Prix de la meilleure moyenne de Master 2022, avec 5,94, Linus Rösler adore les mathématiques. Une passion qui l’a dévoré. Il ne s’est pas laissé faire.

Dans les maths, Linus Rösler aime ce que beaucoup leur reprochent: leur côté abstrait. «Ils ne font pas partie de la réalité, qui est si désordonnée et compliquée. Dans le monde des mathématiques, les démonstrations sont belles et les choses certaines, il n’y a plus de doute possible quand on peut apporter une preuve mathématique.» C’est dans ce monde rassurant que le Bernois de 25 ans, aussi doué que travailleur, cherche depuis tout jeune son accomplissement.
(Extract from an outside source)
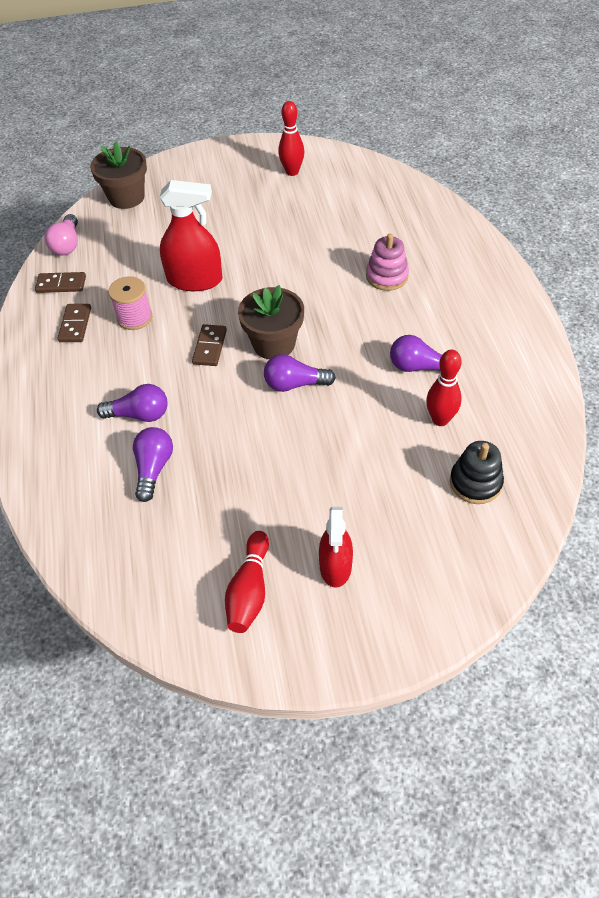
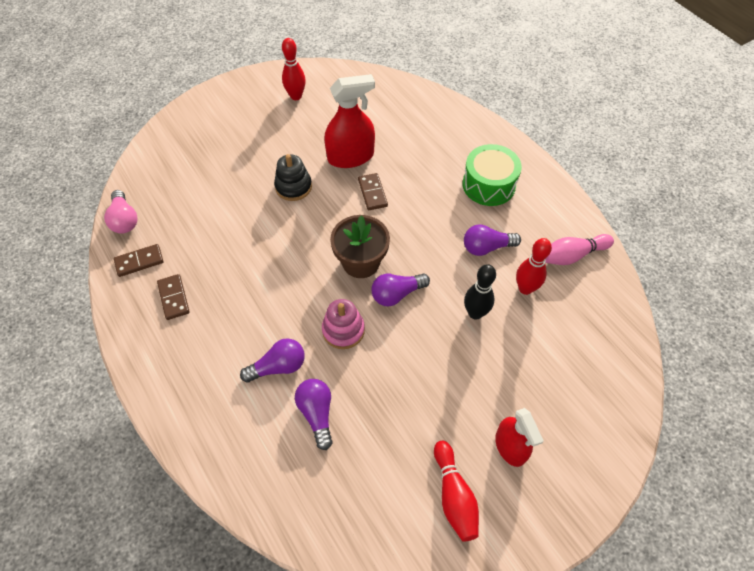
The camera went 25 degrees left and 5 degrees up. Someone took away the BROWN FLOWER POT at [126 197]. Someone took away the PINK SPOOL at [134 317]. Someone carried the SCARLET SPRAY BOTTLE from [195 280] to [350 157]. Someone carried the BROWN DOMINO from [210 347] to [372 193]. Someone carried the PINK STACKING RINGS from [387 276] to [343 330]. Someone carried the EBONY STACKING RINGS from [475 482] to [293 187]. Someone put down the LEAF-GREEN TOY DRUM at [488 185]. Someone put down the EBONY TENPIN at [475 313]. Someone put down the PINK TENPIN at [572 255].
Le 1er octobre 2022, lors de la Magistrale, le jeune diplômé de l’EPFL a reçu une magnifique récompense: le Prix de la meilleure moyenne de Master de sa promotion, avec 5,94.

Mais cette passion a eu pour Linus un coût inattendu: « Si je suis ici cette année, et non l’an dernier, c’est parce que j’ai fait un burn-out pendant ma thèse de Master», a-t-il témoigné, non sans émotion, sur la scène du STCC, devant 2800 personnes. «Je voudrais dire qu’il est aussi important de prendre soin de sa santé mentale, il n’y a pas de honte à cela. C’est quelque chose dont on peut être fier.» Applaudissements nourris de la salle.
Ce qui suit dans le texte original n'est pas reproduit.